SHORT TASK
In the records below, reproduce word for word every line from the line with "Document page, 1241x1754 pixels." to the line with "Identify the document", including both of those lines.

MATERIAL TO PROCESS
= = = = = = =

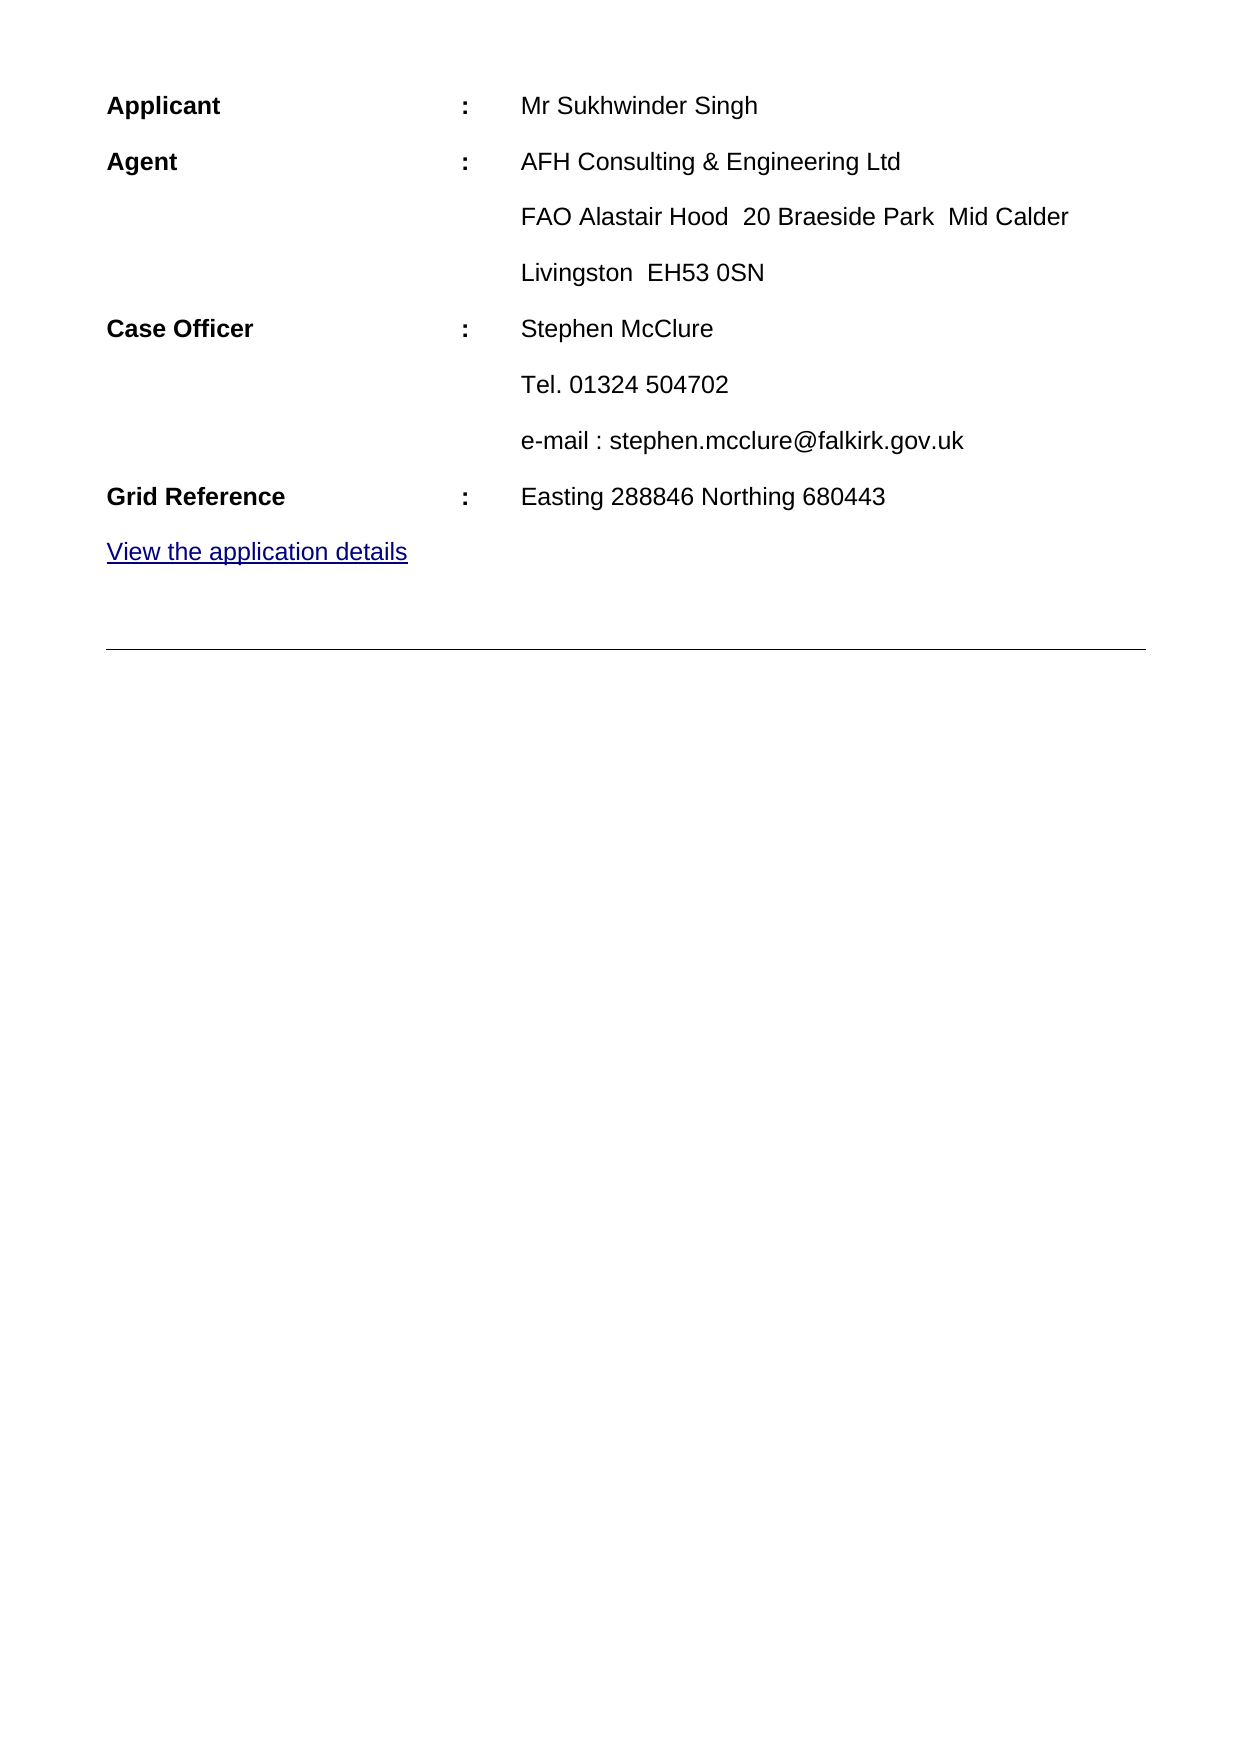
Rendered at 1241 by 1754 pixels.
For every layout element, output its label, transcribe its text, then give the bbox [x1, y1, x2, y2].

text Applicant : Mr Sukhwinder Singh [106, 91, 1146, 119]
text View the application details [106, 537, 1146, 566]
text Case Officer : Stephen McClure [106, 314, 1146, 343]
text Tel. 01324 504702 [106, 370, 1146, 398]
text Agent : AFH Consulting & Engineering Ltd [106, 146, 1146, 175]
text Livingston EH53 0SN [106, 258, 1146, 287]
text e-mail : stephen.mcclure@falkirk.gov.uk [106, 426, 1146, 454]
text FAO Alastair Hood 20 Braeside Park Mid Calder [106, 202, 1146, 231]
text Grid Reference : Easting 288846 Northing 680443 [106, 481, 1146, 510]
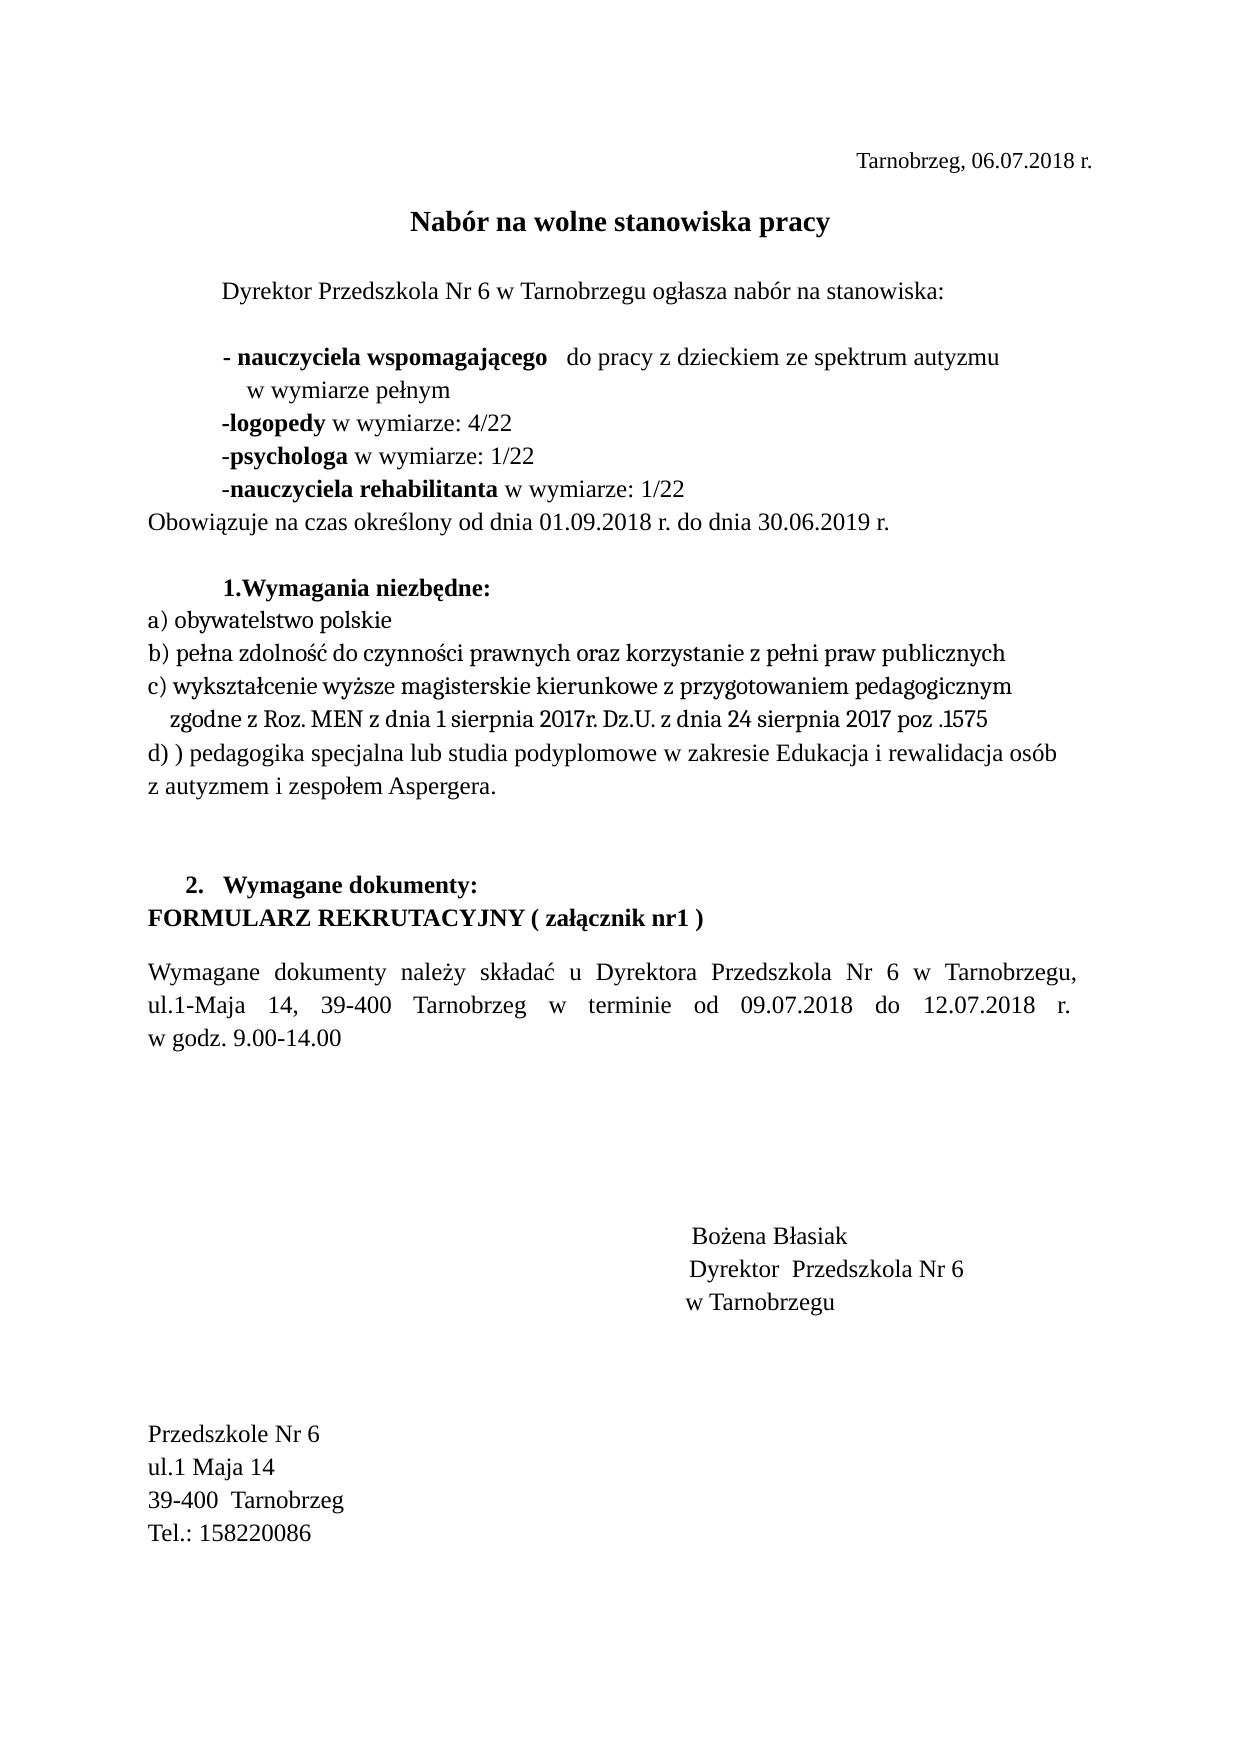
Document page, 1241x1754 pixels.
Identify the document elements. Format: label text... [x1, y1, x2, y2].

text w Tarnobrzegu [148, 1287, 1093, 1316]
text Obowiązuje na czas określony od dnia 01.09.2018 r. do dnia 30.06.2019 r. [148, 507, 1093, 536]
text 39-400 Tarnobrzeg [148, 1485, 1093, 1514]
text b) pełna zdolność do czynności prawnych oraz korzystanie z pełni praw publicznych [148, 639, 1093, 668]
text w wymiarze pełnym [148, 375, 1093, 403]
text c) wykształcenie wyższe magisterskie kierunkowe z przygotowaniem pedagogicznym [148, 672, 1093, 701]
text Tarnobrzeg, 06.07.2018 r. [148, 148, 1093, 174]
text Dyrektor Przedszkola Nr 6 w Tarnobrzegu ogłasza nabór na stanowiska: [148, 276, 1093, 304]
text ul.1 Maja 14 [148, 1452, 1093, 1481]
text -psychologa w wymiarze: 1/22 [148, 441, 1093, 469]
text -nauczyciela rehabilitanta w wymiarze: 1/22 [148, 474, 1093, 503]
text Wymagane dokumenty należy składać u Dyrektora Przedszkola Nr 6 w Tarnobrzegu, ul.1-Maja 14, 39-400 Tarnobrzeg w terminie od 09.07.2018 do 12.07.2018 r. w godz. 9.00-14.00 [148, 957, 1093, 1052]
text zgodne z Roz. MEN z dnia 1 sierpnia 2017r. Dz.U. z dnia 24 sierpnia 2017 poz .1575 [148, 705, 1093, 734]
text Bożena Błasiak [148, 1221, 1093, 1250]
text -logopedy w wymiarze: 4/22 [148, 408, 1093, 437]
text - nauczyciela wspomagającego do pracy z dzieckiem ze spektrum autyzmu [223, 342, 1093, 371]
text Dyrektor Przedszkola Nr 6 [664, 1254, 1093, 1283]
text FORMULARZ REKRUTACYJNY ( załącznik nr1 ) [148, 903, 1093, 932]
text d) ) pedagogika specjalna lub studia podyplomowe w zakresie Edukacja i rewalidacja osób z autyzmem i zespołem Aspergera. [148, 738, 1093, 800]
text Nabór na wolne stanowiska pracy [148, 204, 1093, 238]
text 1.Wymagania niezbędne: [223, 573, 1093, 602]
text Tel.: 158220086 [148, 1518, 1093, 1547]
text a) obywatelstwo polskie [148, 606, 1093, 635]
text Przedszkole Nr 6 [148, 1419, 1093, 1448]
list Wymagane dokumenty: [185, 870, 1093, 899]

= = = = = = =

TASK RESPONSE
Document page, 1241x1754 pixels.
Identify the document elements. Format: label text... [x1, y1, x2, y2].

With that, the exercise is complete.